〇松田 千裕1、中田 大貴2 (1.奈良女子大学院、2.奈良女子大学 )

 観察によって運動学習が進む観察学習がパフォーマンスの向上に寄与することや、その過程とともに皮質脊髄路の興奮性が低下するという報告がなされている。ヒトが他者の動きを観察する際には、脳内におけるAction Observation Networkやミラーニューロンシステムが関与していると考えられているが、これらの脳領域における観察学習時の神経活動動態については未だ議論されている。そこで本研究では、手のポーズを覚えて再現するという課題を用い、近赤外線分光法(NIRS)により酸素化ヘモグロビン濃度と脱酸素化ヘモグロビン濃度の変化を計測し、観察学習時における運動前野・一次運動野・頭頂連合野の脳活動動態を検討した。

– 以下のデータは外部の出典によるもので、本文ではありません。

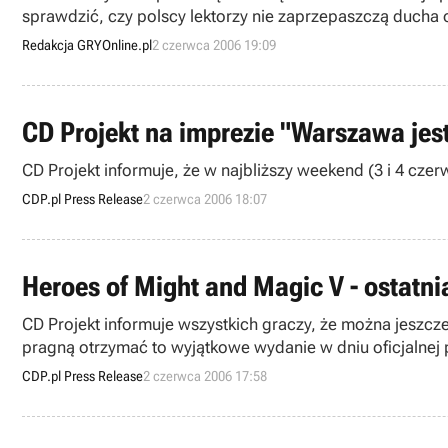
sprawdzić, czy polscy lektorzy nie zaprzepaszczą ducha 
Redakcja GRYOnline.pl
2 czerwca 2006 19:09
CD Projekt na imprezie "Warszawa jest
CD Projekt informuje, że w najbliższy weekend (3 i 4 cze
CDP.pl Press Release
2 czerwca 2006 18:07
Heroes of Might and Magic V - ostatn
CD Projekt informuje wszystkich graczy, że można jeszcz
pragną otrzymać to wyjątkowe wydanie w dniu oficjalnej 
CDP.pl Press Release
2 czerwca 2006 17:58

 被験者は一般成人女性28名(平均年齢21.3±1.4歳)を対象とした。課題は、10秒の安静と20個の右手のポーズが表示される30秒の観察、その後また10秒の安静を3回繰り返した計2分半の動画を見る観察試行と、覚えたポーズを左手で再現する再現試行を実施した。それぞれを8セッション繰り返した。行動指標として、各セッションを20点満点とし、手の再現数を点数化した。NIRSは計20個のプローブ間の31個のチャンネルのうち27個のチャンネルを3つずつ(左・正中・右)、9つの対象領域に分けて分析した。

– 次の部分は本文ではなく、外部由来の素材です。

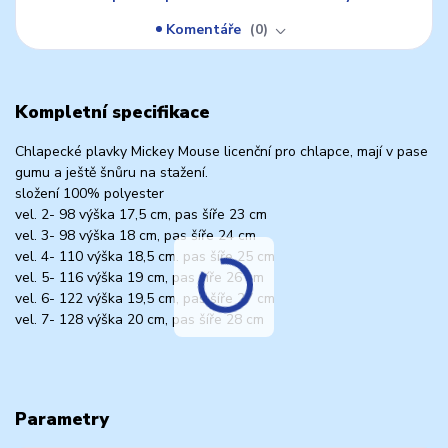
Komentáře
0
Kompletní specifikace
Chlapecké plavky Mickey Mouse licenční pro chlapce, mají v pase
gumu a ještě šnůru na stažení.
složení 100% polyester
vel. 2- 98 výška 17,5 cm, pas šíře 23 cm
vel. 3- 98 výška 18 cm, pas šíře 24 cm
vel. 4- 110 výška 18,5 cm. pas šíře 25 cm
vel. 5- 116 výška 19 cm, pas šíře 26 cm
vel. 6- 122 výška 19,5 cm, pas šíře 27 cm
vel. 7- 128 výška 20 cm, pas šíře 28 cm
Parametry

 実験の結果、再現数は5セッション目以降ほとんど伸びず、多くの被験者は5セッション目までで手のポーズを覚えられていた。運動前野において、酸素化ヘモグロビンの値の減少と左・右脳半球の運動前野における再現数との負の相関から、観察学習には特に運動前野の神経活動が関与していると考えられた。一次運動野において、酸素化ヘモグロビンの値の変化はみられなかった。頭頂連合野においては、側性による脱酸素化ヘモグロビンの値の変化の違いが見られ、側性によって観察学習における役割や機能が異なると考えられた。